Contrariamente a quanto si pensa comunemente, nel Medioevo la Romana considerazione riservata ai Bisognini, non viene dimenticata. Continua l’uso del vaso da notte e restano in uso le latrine pubblice. Nel basso medioevo però, in seguito alla demonizzazione cristiana del corpo la cacca e la pipì iniziano ad essere malviste. Ci si nasconde con il vaso da notte per farla e i cessi pubblici scompaiono. Nascono anche le prime parolacce con cui ingiuriare gli evacuatori e le evacuazioni. Ai vasi da notte e alle latrine subentra il lancio mattuttino degli escrementi dalla finestra. La buona creanza imponeva di accompagnare il gesto con il premuroso grido di “Attenti sotto”. Chi lanciava cacca e pipì senza avvertire poteva essere sanzionato. Comunque, per maggior sicurezza si diffuse l’usanza, qualora si dovesse andarsene in giro la mattina, di munirsi di appositi attrezzi, antenati dell’odierno ombrello. In alternativa i bisognini venivano fatti mangiare agli animali da cortile o gettati in rigagnoli che scorrevano nelle città. Ovviamente si diffusero molte malattie, e visto e considerato che medici e religiosi consideravano pericoloso fare il bagno, si radicl il rimedio di tracannare 3 o 4 litri di vino al giorno con funzione disinfettante.
La situazione resta questa fino al 1600, anche se variano i contenitori dei bisognini. Compare ad esempio presso i nobili un elegante sedia con il buco e la così detta “scatola del tuono”, usata durante i viaggi.
Il WC compare nel 1596 ed è un’invenzione del figlioccio della regina Elisabetta I, un certo John Harrington. Consisteva in una seduta con un serbatoio di acqua sovrastante apribile tramite un rubinetto e da una botola a valvola che faceva poi defluire le acque di scolo in un pozzo nero sottostante. Era estremamente costoso e dovettero venire apportate ad esso molte modifiche per renderlo più fruibile.
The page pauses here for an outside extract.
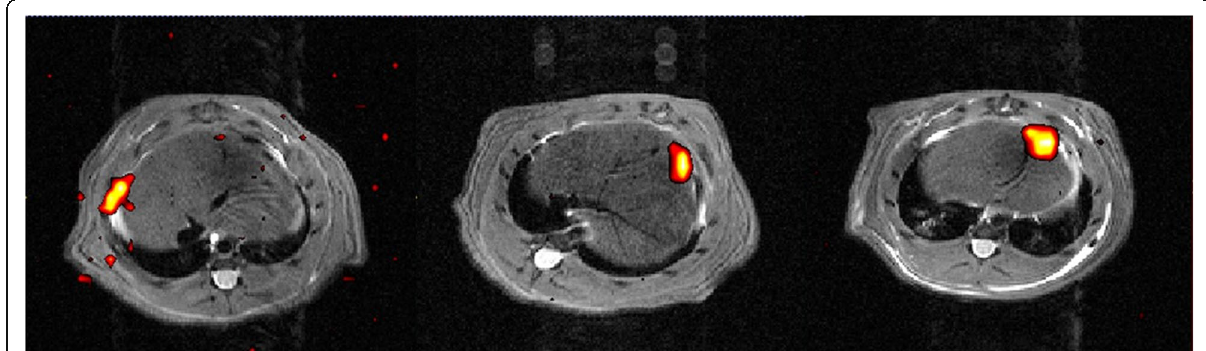
Fig. 4 19 F magnetic resonance imaging (MRI) of Cell Sense ATM DM Red mesenchymal stromal cell-injected animals at T 0 (left), T24 (centre), and T 48 (right) after inoculation. Red-scale images are 19 F MRI while underlying greyscale images are 1 H anatomical MRI. Slices corresponding to the maximum 19 F signal localisation are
Nella seconda metà del 1700 viene introdotto il sifone a livello della valvola per evitare odorosi effluvi, e soltanto nel 1883 compare il wc come lo conosciamo oggi. Pochi anni dopo al wc viene aggiunto lo sciacquone. Intanto ricompaiono i bagni pubblici, questa volta separati per sesso. Finalmente si pensa anche risistemare le fogne, e il nuovo sistema di gestione delle deiezioni diventa pienamente efficiente.